The New York Times’ Final Cut Pro X Q&A

Following the much discussed backlash over the launch of the “revolutionary” Final Cut Pro X for Mac, The New York Times’ tech columnist David Pogue has compiled an interesting Q&A on the available/missing features of the application, with direct input from Apple.

The “missing features” generally fall into three categories: features that are actually there and have just been moved around, features that Apple intends to restore and features that require a third-party (non-Apple) add-on or plug-in.

Among the covered topics, Pogue reports Apple says re-enabling support for the multi-cam functionality is a “top priority” for the company.

Complaint: There’s no multicamera editing. In the old FCP, you could import the footage from various cameras that covered an event (say, a concert) from different angles simultaneously, and then easily cut back and forth between them while editing. It was a star feature of Final Cut, and it’s gone from FCP X.

Answer: Apple intends to restore this feature in an update, calling it “a top priority.” Until it does, here’s a stopgap facsimile of multicam editing: If you drag two clips into parallel timeline tracks, you can choose Clip->Synchronize Clips. By comparing their audio tracks, the program aligns the clips exactly. Now, each time you select a piece of the upper video track and press the V key (“disable”), you are effectively cutting to what’s on the lower video track.

Another feature that generated much disappointment in several Final Cut Pro X reviews on the Mac App Store is the impossibility of opening old FCP projects. Pogue confirms this:

Complaint: Can’t import old FCP files.

Answer: As I noted in my column, this is true; your old projects are stranded forever in the older FCP program. You’ll have to keep both programs on your hard drive, and edit the old projects in the old program. When you install the new FCP, your old copy is safely preserved.
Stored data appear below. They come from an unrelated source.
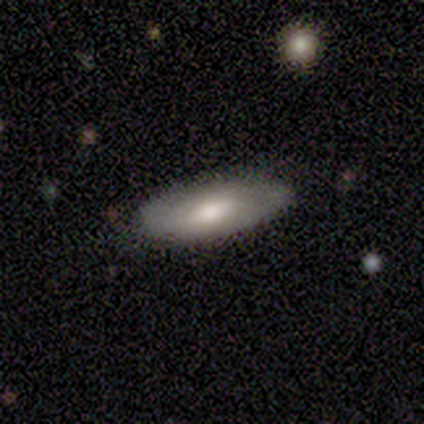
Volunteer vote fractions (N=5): Smooth or featured? featured or disk (60%)
Edge-on disk? no (67%)
Bar? weak (50%, tied with no)
Spiral arms? no (100%)
Bulge size? moderate (100%)
Merging? none (80%)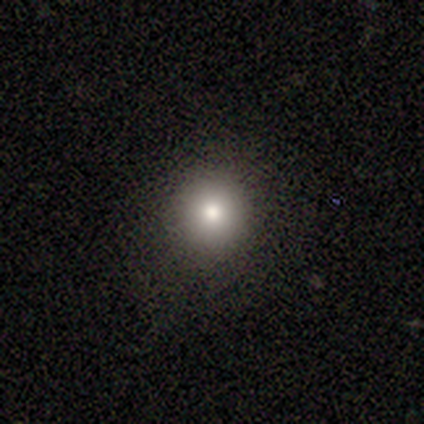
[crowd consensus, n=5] Morphology: type=smooth (100%); roundness=round (80%); merging=none (80%).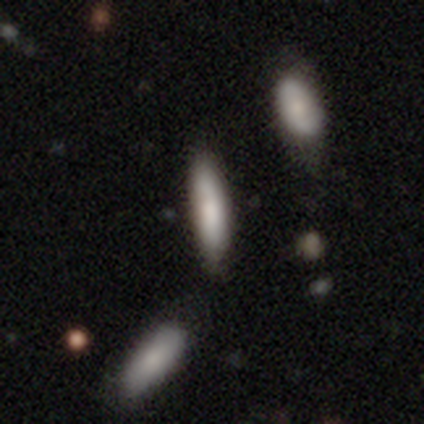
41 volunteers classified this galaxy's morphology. Smooth or featured? smooth (73%)
How rounded? cigar-shaped (67%)
Merging? none (76%)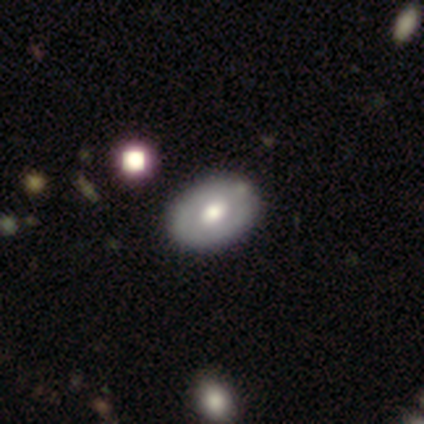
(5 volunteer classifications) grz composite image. It shows a featured or disk galaxy (80%) with no bar (100%), no spiral arms (75%) and a moderate central bulge (100%). Merging: none (100%).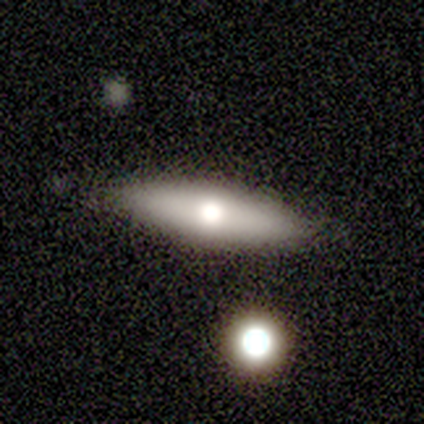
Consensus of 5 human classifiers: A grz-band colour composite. It shows a featured or disk galaxy (60%) viewed edge-on (100%) with a rounded central bulge (100%). Merging: none (100%).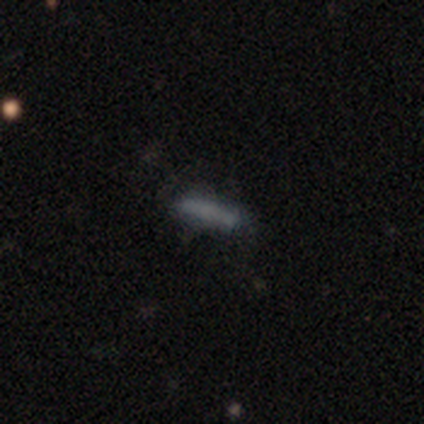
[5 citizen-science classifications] Smooth or featured? smooth (60%)
How rounded? cigar-shaped (100%)
Merging? none (67%)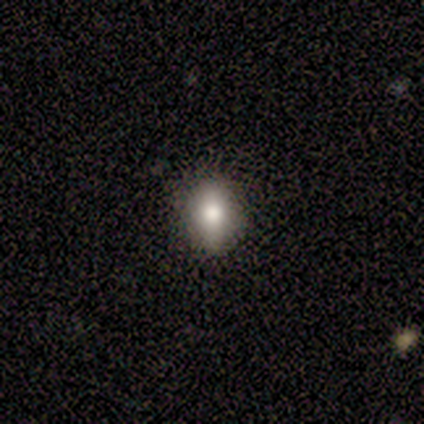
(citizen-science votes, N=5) This appears to be a smooth galaxy with no disk features (60%) that is round (67%). Merging: none (80%).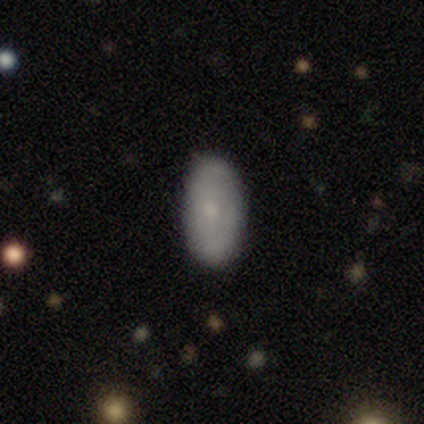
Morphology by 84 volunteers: Smooth or featured?
  - smooth: 75% *
  - featured or disk: 23%
  - star or artifact: 2%
How rounded?
  - in between: 90% *
  - cigar-shaped: 10%
  - round: 0%
Merging?
  - none: 90% *
  - minor disturbance: 5%
  - major disturbance: 5%
  - merger: 0%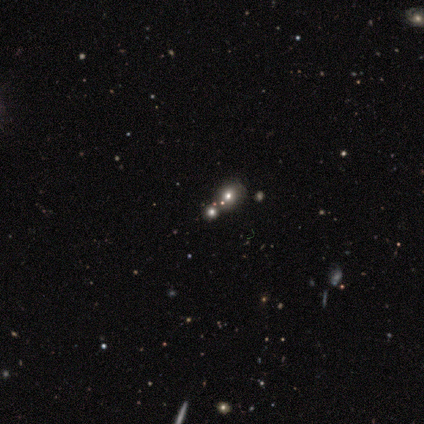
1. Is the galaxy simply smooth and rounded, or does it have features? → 50% smooth (tied), 50% star or artifact (tied), 0% featured or disk.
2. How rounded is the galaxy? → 100% round, 0% in between, 0% cigar-shaped.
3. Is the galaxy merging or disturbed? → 50% none (tied), 50% merger (tied), 0% minor disturbance, 0% major disturbance.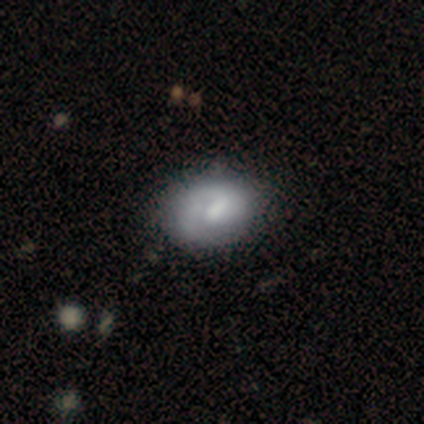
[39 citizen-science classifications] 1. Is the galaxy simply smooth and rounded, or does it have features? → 62% smooth, 33% featured or disk, 5% star or artifact.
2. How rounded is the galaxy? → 71% in between, 29% round, 0% cigar-shaped.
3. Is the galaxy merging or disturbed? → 54% none, 11% minor disturbance, 0% major disturbance, 0% merger.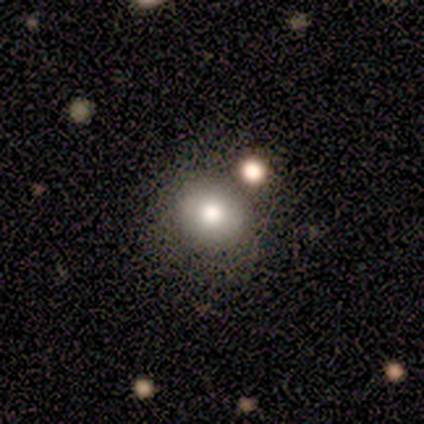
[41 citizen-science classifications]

Read the full, technical Q&A here. In the weeks leading to the release of Final Cut Pro many professional video editors suggested it would be difficult for Apple to ship a completely rewritten version usable since day one by large studios and production houses. As Final Cut Pro X has been re-imagined from the ground up, clearly Apple needed to cut some features out of the first release, but they’ve already confirmed they’re aiming at making the update cycle for FCP faster with releases every 6 months or so.